*** INFORMATION Section Begins ***

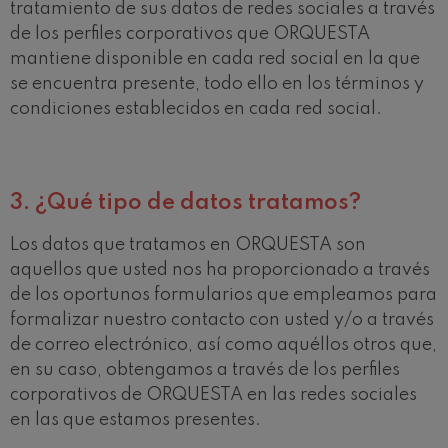
tratamiento de sus datos de redes sociales a través
de los perfiles corporativos que ORQUESTA
mantiene disponible en cada red social en la que
se encuentra presente, todo ello en los términos y
condiciones establecidos en cada red social.
3.
¿Qué tipo de datos tratamos?
Los datos que tratamos en ORQUESTA son
aquellos que usted nos ha proporcionado a través
de los oportunos formularios que empleamos para
formalizar nuestro contacto con usted y/o a través
de correo electrónico, así como aquéllos otros que,
en su caso, obtengamos a través de los perfiles
corporativos de ORQUESTA en las redes sociales
en las que estamos presentes.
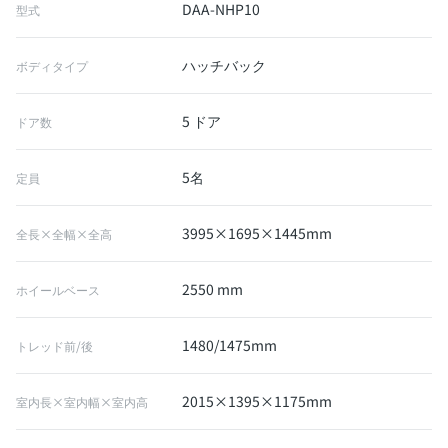
DAA-NHP10
型式
ハッチバック
ボディタイプ
5 ドア
ドア数
5名
定員
3995×1695×1445mm
全長×全幅×全高
2550 mm
ホイールベース
1480/1475mm
トレッド前/後
2015×1395×1175mm
室内長×室内幅×室内高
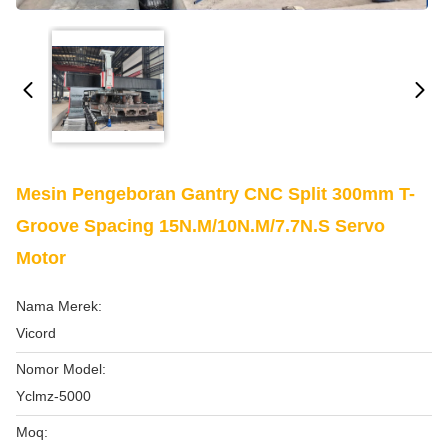
Mesin Pengeboran Gantry CNC Split 300mm T-
Groove Spacing 15N.M/10N.M/7.7N.S Servo
Motor
Nama Merek:
Vicord
Nomor Model:
Yclmz-5000
Moq:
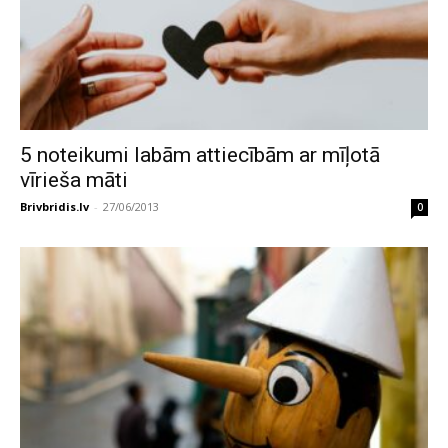
5 noteikumi labām attiecībām ar mīļotā
vīrieša māti
Brivbridis.lv
-
27/06/2013
0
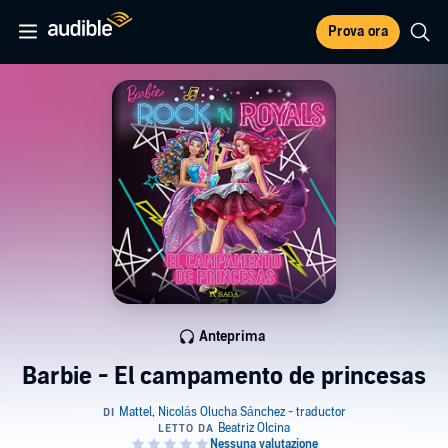
Prova ora
Anteprima
Barbie - El campamento de princesas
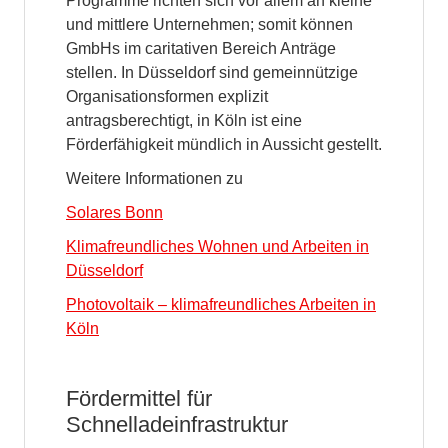
Programme richten sich vor allem an kleine
und mittlere Unternehmen; somit können
GmbHs im caritativen Bereich Anträge
stellen. In Düsseldorf sind gemeinnützige
Organisationsformen explizit
antragsberechtigt, in Köln ist eine
Förderfähigkeit mündlich in Aussicht gestellt.
Weitere Informationen zu
Solares Bonn
Klimafreundliches Wohnen und Arbeiten in
Düsseldorf
Photovoltaik – klimafreundliches Arbeiten in
Köln
Fördermittel für
Schnelladeinfrastruktur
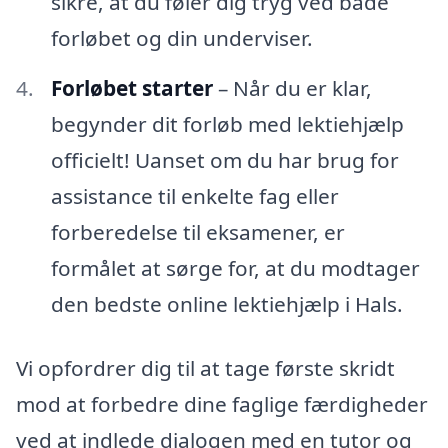
sikre, at du føler dig tryg ved både
forløbet og din underviser.
Forløbet starter
– Når du er klar,
begynder dit forløb med lektiehjælp
officielt! Uanset om du har brug for
assistance til enkelte fag eller
forberedelse til eksamener, er
formålet at sørge for, at du modtager
den bedste online lektiehjælp i Hals.
Vi opfordrer dig til at tage første skridt
mod at forbedre dine faglige færdigheder
ved at indlede dialogen med en tutor og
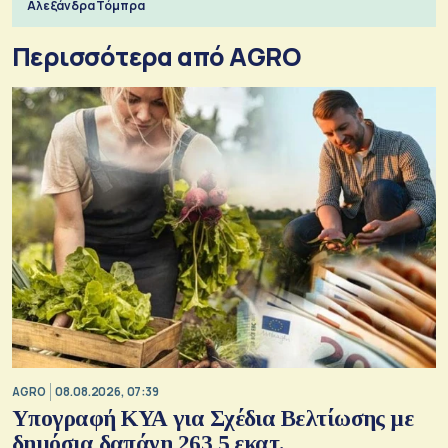
Αλεξάνδρα Τόμπρα
Περισσότερα από AGRO
AGRO
08.08.2026, 07:39
Υπογραφή ΚΥΑ για Σχέδια Βελτίωσης με
δημόσια δαπάνη 263,5 εκατ.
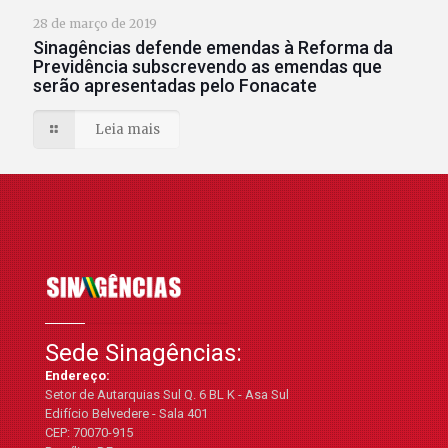
28 de março de 2019
Sinagências defende emendas à Reforma da
Previdência subscrevendo as emendas que
serão apresentadas pelo Fonacate
Leia mais
Sede Sinagências:
Endereço:
Setor de Autarquias Sul Q. 6 BL K - Asa Sul
Edifício Belvedere - Sala 401
CEP: 70070-915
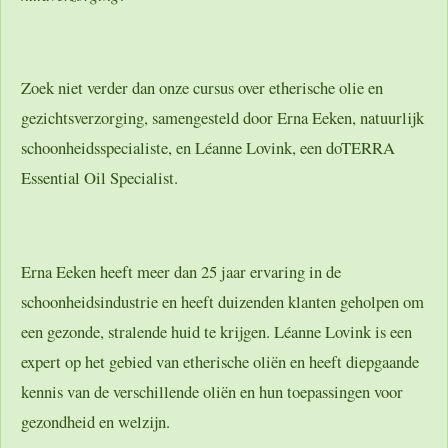
Zoek niet verder dan onze cursus over etherische olie en
gezichtsverzorging, samengesteld door Erna Eeken, natuurlijk
schoonheidsspecialiste, en Léanne Lovink, een doTERRA
Essential Oil Specialist.
Erna Eeken heeft meer dan 25 jaar ervaring in de
schoonheidsindustrie en heeft duizenden klanten geholpen om
een gezonde, stralende huid te krijgen. Léanne Lovink is een
expert op het gebied van etherische oliën en heeft diepgaande
kennis van de verschillende oliën en hun toepassingen voor
gezondheid en welzijn.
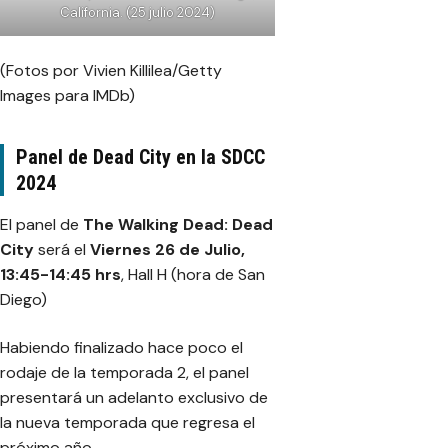
California. (25 julio 2024)
(Fotos por Vivien Killilea/Getty
Images para IMDb)
Panel de Dead City en la SDCC
2024
El panel de
The Walking Dead: Dead
City
será el
Viernes 26 de Julio,
13:45-14:45 hrs
, Hall H (hora de San
Diego)
Habiendo finalizado hace poco el
rodaje de la temporada 2, el panel
presentará un adelanto exclusivo de
la nueva temporada que regresa el
próximo año.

*** INFORMATION Section Ends ***

**PROBLEM TO WORK ON:** Transcribe the records above exactly, excluding every picture.

**THE COMPLETED TASK:**
tratamiento de sus datos de redes sociales a través
de los perfiles corporativos que ORQUESTA
mantiene disponible en cada red social en la que
se encuentra presente, todo ello en los términos y
condiciones establecidos en cada red social.
3.
¿Qué tipo de datos tratamos?
Los datos que tratamos en ORQUESTA son
aquellos que usted nos ha proporcionado a través
de los oportunos formularios que empleamos para
formalizar nuestro contacto con usted y/o a través
de correo electrónico, así como aquéllos otros que,
en su caso, obtengamos a través de los perfiles
corporativos de ORQUESTA en las redes sociales
en las que estamos presentes.
DAA-NHP10
型式
ハッチバック
ボディタイプ
5 ドア
ドア数
5名
定員
3995×1695×1445mm
全長×全幅×全高
2550 mm
ホイールベース
1480/1475mm
トレッド前/後
2015×1395×1175mm
室内長×室内幅×室内高
Mesin Pengeboran Gantry CNC Split 300mm T-
Groove Spacing 15N.M/10N.M/7.7N.S Servo
Motor
Nama Merek:
Vicord
Nomor Model:
Yclmz-5000
Moq:
5 noteikumi labām attiecībām ar mīļotā
vīrieša māti
Brivbridis.lv
-
27/06/2013
0
Prova ora
Anteprima
Barbie - El campamento de princesas
Programme richten sich vor allem an kleine
und mittlere Unternehmen; somit können
GmbHs im caritativen Bereich Anträge
stellen. In Düsseldorf sind gemeinnützige
Organisationsformen explizit
antragsberechtigt, in Köln ist eine
Förderfähigkeit mündlich in Aussicht gestellt.
Weitere Informationen zu
Solares Bonn
Klimafreundliches Wohnen und Arbeiten in
Düsseldorf
Photovoltaik – klimafreundliches Arbeiten in
Köln
Fördermittel für
Schnelladeinfrastruktur
sikre, at du føler dig tryg ved både
forløbet og din underviser.
Forløbet starter
– Når du er klar,
begynder dit forløb med lektiehjælp
officielt! Uanset om du har brug for
assistance til enkelte fag eller
forberedelse til eksamener, er
formålet at sørge for, at du modtager
den bedste online lektiehjælp i Hals.
Vi opfordrer dig til at tage første skridt
mod at forbedre dine faglige færdigheder
ved at indlede dialogen med en tutor og
Αλεξάνδρα Τόμπρα
Περισσότερα από AGRO
AGRO
08.08.2026, 07:39
Υπογραφή ΚΥΑ για Σχέδια Βελτίωσης με
δημόσια δαπάνη 263,5 εκατ.
28 de março de 2019
Sinagências defende emendas à Reforma da
Previdência subscrevendo as emendas que
serão apresentadas pelo Fonacate
Leia mais
Sede Sinagências:
Endereço:
Setor de Autarquias Sul Q. 6 BL K - Asa Sul
Edifício Belvedere - Sala 401
CEP: 70070-915
Zoek niet verder dan onze cursus over etherische olie en
gezichtsverzorging, samengesteld door Erna Eeken, natuurlijk
schoonheidsspecialiste, en Léanne Lovink, een doTERRA
Essential Oil Specialist.
Erna Eeken heeft meer dan 25 jaar ervaring in de
schoonheidsindustrie en heeft duizenden klanten geholpen om
een gezonde, stralende huid te krijgen. Léanne Lovink is een
expert op het gebied van etherische oliën en heeft diepgaande
kennis van de verschillende oliën en hun toepassingen voor
gezondheid en welzijn.
California. (25 julio 2024)
(Fotos por Vivien Killilea/Getty
Images para IMDb)
Panel de Dead City en la SDCC
2024
El panel de
The Walking Dead: Dead
City
será el
Viernes 26 de Julio,
13:45-14:45 hrs
, Hall H (hora de San
Diego)
Habiendo finalizado hace poco el
rodaje de la temporada 2, el panel
presentará un adelanto exclusivo de
la nueva temporada que regresa el
próximo año.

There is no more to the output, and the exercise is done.